Exams are the great enemy of learning. They are a false goal, allowing the attainment of objectives to be decreed, regardless of the truth. Students hate them, but come to treat them as the purpose of their studies. Lazy, incompetent, embittered or just worn-out teachers use them as an easy way to justify what they do, or to look tough, as the case may be. And they encourage the (temporary) accumulation of useless information at the expense of understanding. Without understanding much of the information is worthless, is not retained, cannot be profitably employed, and, of course, cannot be analyzed. But it is much easier to order children to study a page of information and test them on it than it is to help them understand what it means, why it matters, how to check its accuracy and how to use it to find out more. And it is very much easier than trying to motivate them to take an interest in learning when the teacher himself has lost interest in teaching.
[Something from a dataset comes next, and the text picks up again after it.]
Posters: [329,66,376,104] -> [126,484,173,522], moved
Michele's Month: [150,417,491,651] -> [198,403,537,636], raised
A good, or even a moderately competent teacher, knows at all times how each student is doing. There is no need to base assessment on exams. But once you do, they become the central purpose of the entire process, and good exam results are taken as a vindication of both student and teacher, and of the education system in general. This in turn encourages their manipulation, which is easy enough to do.
Teaching is largely a matter of common sense, authority (both personal and intellectual), knowledge of the subject, and dedication. Not everyone can do it, but not everyone has to. If you can, you don’t need reams of instructions from people who’ve never done it telling you how to, and if you can’t you should find another job. The 2006 Spanish education law consists of 50 pages of A4. The laws, derived from it, setting out details of aims, methods, attention to diversity and assessment run to 400+ pages for each section of the education system. The law on assessment in ESO, the compulsory section of high school, alone has 66 pages. Most of this is then duplicated at regional level. Very little of this is of any use at all. You either don’t need it or you won’t know how to use it, and most of, despite the length and detail, is vague and aspirational, whereas teaching is an overwhelmingly practical art.
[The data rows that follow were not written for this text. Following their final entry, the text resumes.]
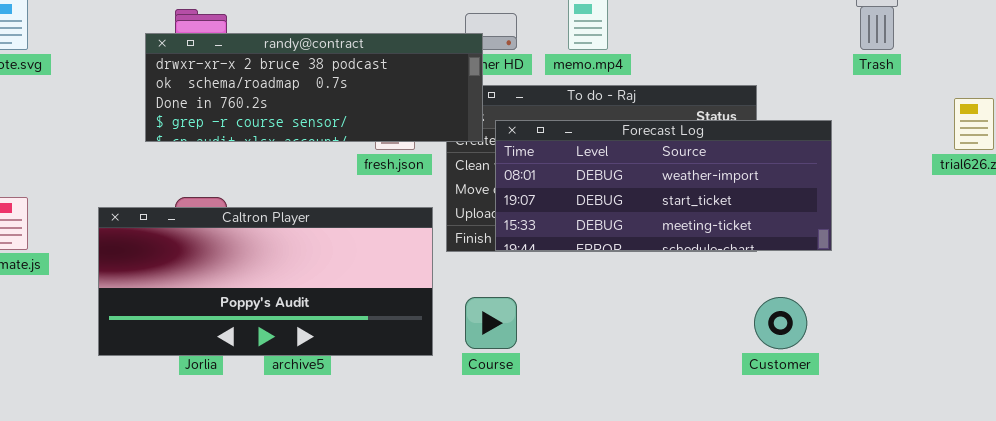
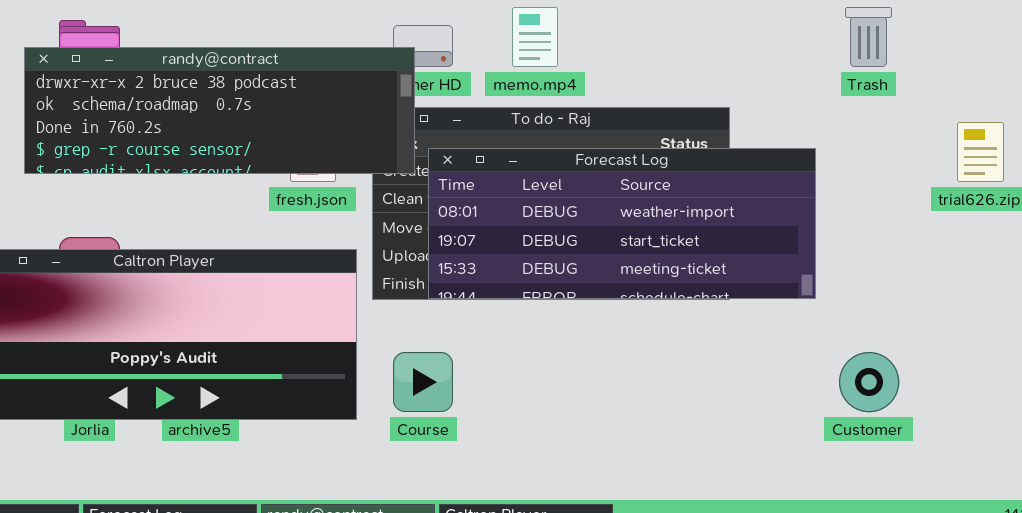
Customer: [754,297,807,349] -> [839,352,899,412], moved

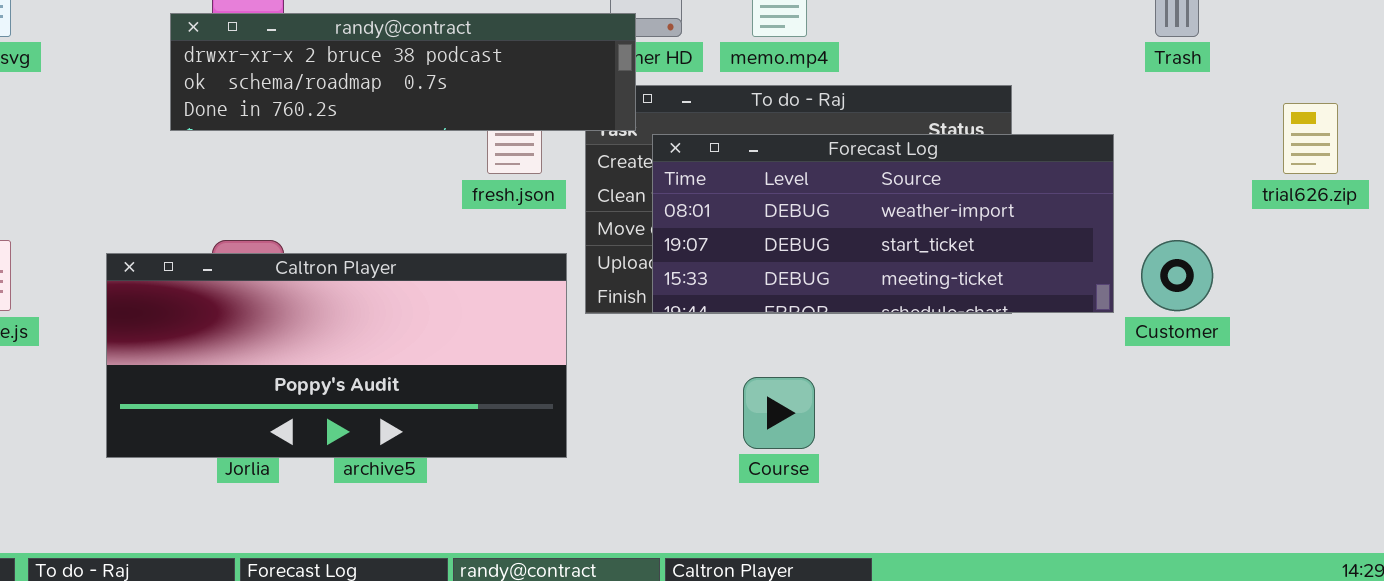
randy@contract: [24,47,415,174] -> [170,13,636,131], resized
Course: [393,352,453,412] -> [743,377,815,449], moved
Customer: [839,352,899,412] -> [1141,240,1213,311], moved

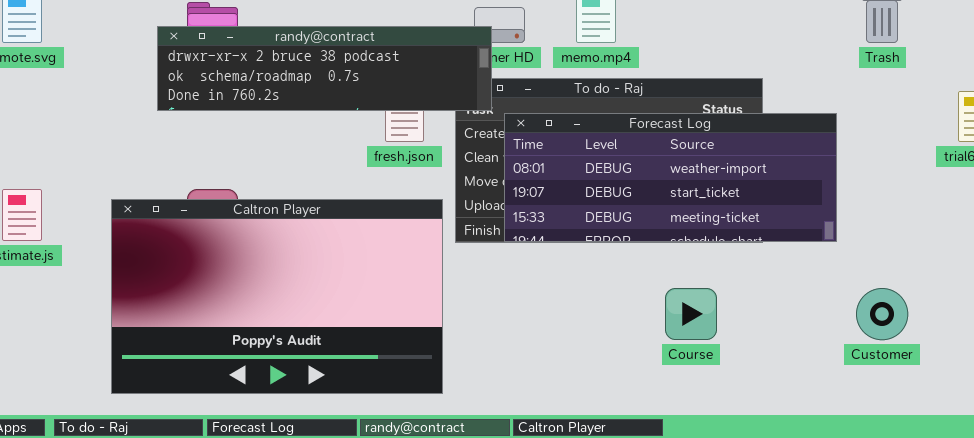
Customer: [1141,240,1213,311] -> [856,288,908,340], moved
Caltron Player: [106,253,567,458] -> [111,199,443,394], resized
Course: [743,377,815,449] -> [665,288,717,340], moved

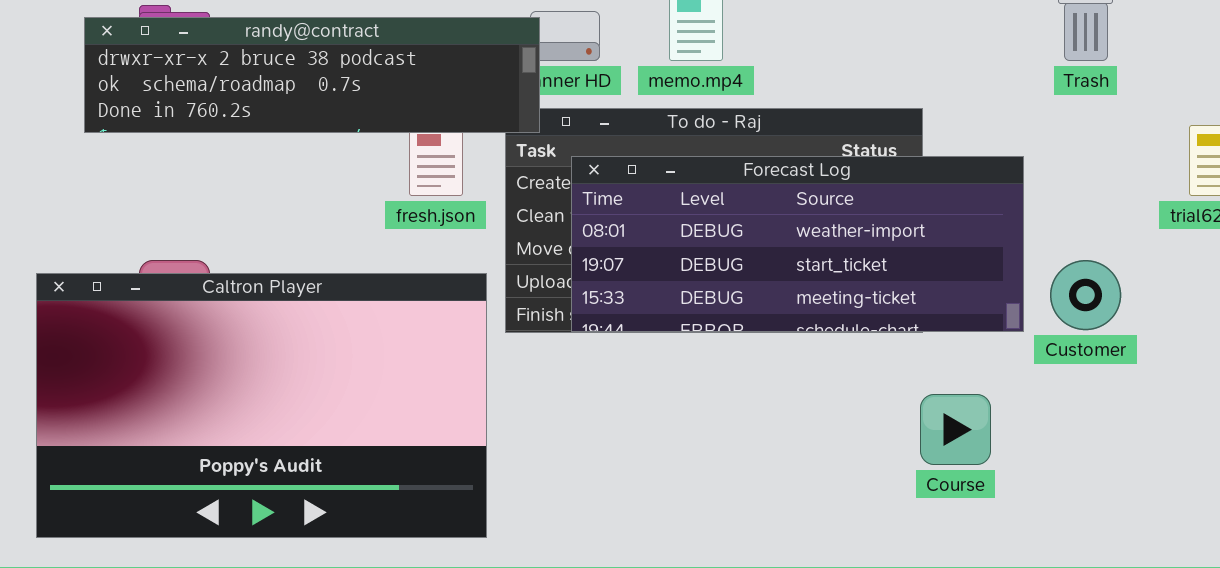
randy@contract: [157,26,492,111] -> [84,17,540,133], moved
Course: [665,288,717,340] -> [920,394,991,465], moved
Customer: [856,288,908,340] -> [1050,260,1121,330], moved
There is a fundamental misunderstanding about cognitive ability that is remarkably common. Many people seem to think that all children are born with the same potential, that they are empty vessels, tabulae rasae, and if the same is written on all of them they will all be clever and successful. It isn’t true. But the belief that it is so, or should be so, is behind much education policy in the wealthier world. That and benighted social dogma. And there is the instinctive belief of legislators that more legislation is the answer to all the problems that the previous legislation created or failed to solve. Much of the Spanish law seems to be aimed at telling teachers who can’t teach what to do with children who can’t or don’t want to learn.
Incidentally, I tend to blame teachers for the mess that is public education not because they are the only ones to blame but because they are the only ones who can change things. Governments are too busy playing ideological games, parents don’t realize that things could be different and children just take things as they come.
There are many things wrong with our education systems, but the love of exams is one of the biggest, and it leads directly and indirectly to many others.